If the deal goes through, it’ll mean the company will also own a share of autumn internationals and summer tours after European rugby unions decided to pool their business into one commercial entity.
The sale is apparently set to be completed after the Rugby World Cup ends on 2nd November.
A Six Nations statement said: ‘Six Nations believes that investment in rugby football is vital for the long-term future of our game and this belief is central in our decision to enter into this period of negotiation.
‘Six Nations, together with its constituent unions and federations, has agreed to enter into an exclusive period of negotiation with an external investor partner.

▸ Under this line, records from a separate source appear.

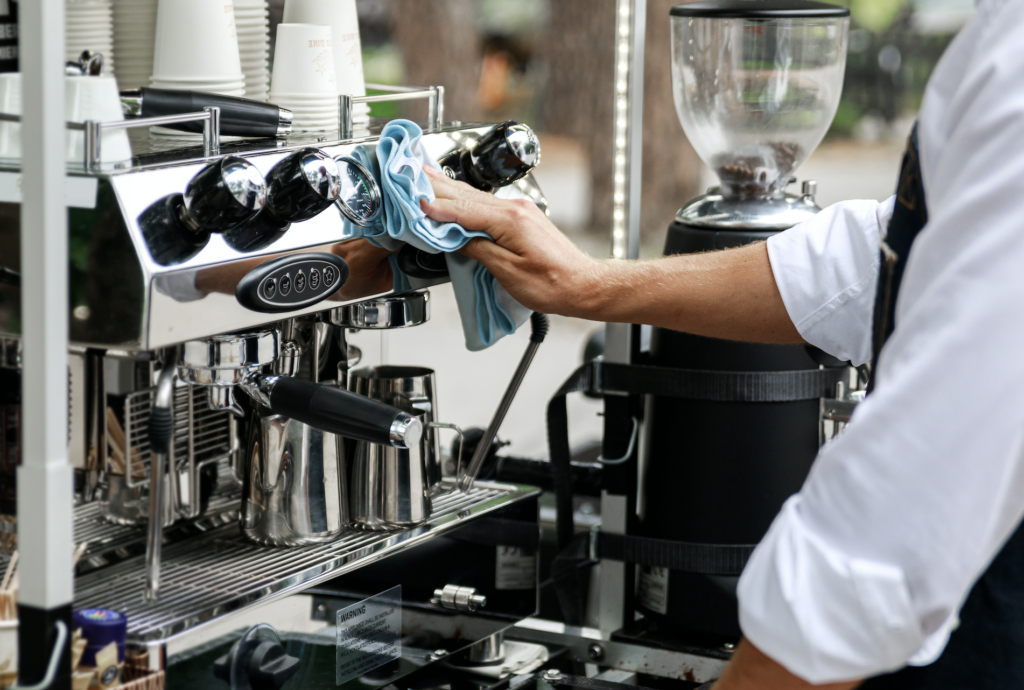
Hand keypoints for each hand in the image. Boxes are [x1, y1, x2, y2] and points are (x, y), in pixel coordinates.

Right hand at [421, 167, 604, 317]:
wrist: (582, 285)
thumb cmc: (552, 284)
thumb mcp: (508, 272)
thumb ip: (479, 250)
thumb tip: (456, 239)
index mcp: (510, 220)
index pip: (463, 210)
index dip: (436, 207)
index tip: (414, 203)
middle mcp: (515, 209)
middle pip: (466, 195)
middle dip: (437, 186)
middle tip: (411, 175)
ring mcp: (519, 211)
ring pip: (475, 196)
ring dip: (449, 189)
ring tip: (426, 178)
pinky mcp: (522, 218)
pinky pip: (486, 205)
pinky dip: (465, 200)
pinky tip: (455, 197)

‘As these negotiations are confidential and commercially sensitive, Six Nations will not be making any further comment.’
From an SH interest POV, not sure what they mean by this part' "If the deal goes through, it’ll mean the company will also own a share of autumn internationals and summer tours after European rugby unions decided to pool their business into one commercial entity."
Is it a lack of knowledge of revenue model by the financial authors? Or is something afloat. Can't be meaning the BILs , although wouldn't be surprised if they were interested in that.